Friday, October 10, 2008




Mattie Elizabeth Mitchell, born in Portland, Oregon, 28 August 1866, died in Paris 20 February 1933, was a daughter of U. S. Senator John H. Mitchell of Oregon. He was born John Hipple in Pennsylvania but left his wife and children there and moved to Oregon where he changed his name. In his first of three terms as U. S. Senator, his opponents tried to prevent his being seated, charging him with bigamy, desertion, and living under an assumed name. A Senate committee decided against a full investigation. After his third term as U. S. Senator, he was convicted of land fraud for having received fees for expediting land claims of clients. He died 9 December 1905 while awaiting appeal of his conviction and sentence of imprisonment.

Mattie met her future husband on the Riviera and they were engaged for several years. "This marriage is known to have been a love-match, as Miss Mitchell had no fortune whatever to offer as a dot," reported the newspapers at the time. She married in Paris on 11 February 1892, Francois, 5th Duc de la Rochefoucauld, Duc de Liancourt, Prince de Marcillac, Duc d'Anville, born 21 April 1853, died in Monaco 24 February 1925. The religious ceremony was held at the Church of St. Clothilde in Paris and the bride (whose father was not present) was escorted into the church by the American Ambassador, Whitelaw Reid. Guests included several Americans active in Paris society. After the wedding the bride’s mother remained in Paris for two months as a guest of artist George P. A. Healy who completed the bride’s formal portrait just prior to the wedding.
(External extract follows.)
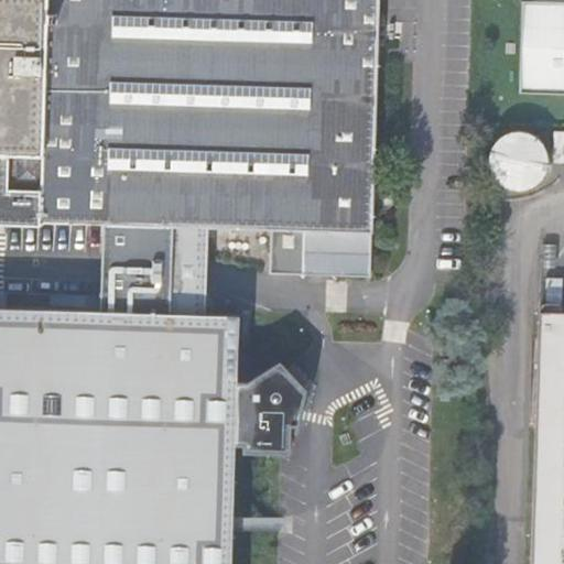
[(0,563),(229,563),(238,315),(204,315),(207,228),(302,230),(301,275),(369,277),(376,0),(0,0),(0,225),(40,226),(40,224),(173,227),(171,314),(7,310),(0,308),(0,563)]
In 1902 Mattie was sued by the Countess Spottiswood-Mackin (American-born Sally Britton of St. Louis). The Duchess had leased a house from the Countess but left it without paying because it was not adequately heated. The Countess then filed a lien to attach the Duchess’ jewelry to satisfy the unpaid debt. The Countess sued for libel and the Duchess countersued for expenses and damages to her reputation. The court took five years to reach a divided decision which satisfied neither side.

The la Rochefoucaulds had one child, the Duc de Liancourt, born 28 June 1905, who died of meningitis on 11 March 1909 after an illness of six weeks. The Duke de la Rochefoucauld’s younger brother succeeded as the 6th Duke and his line continues. Mattie was buried in the Vault of La Rochefoucauld Castle near Paris.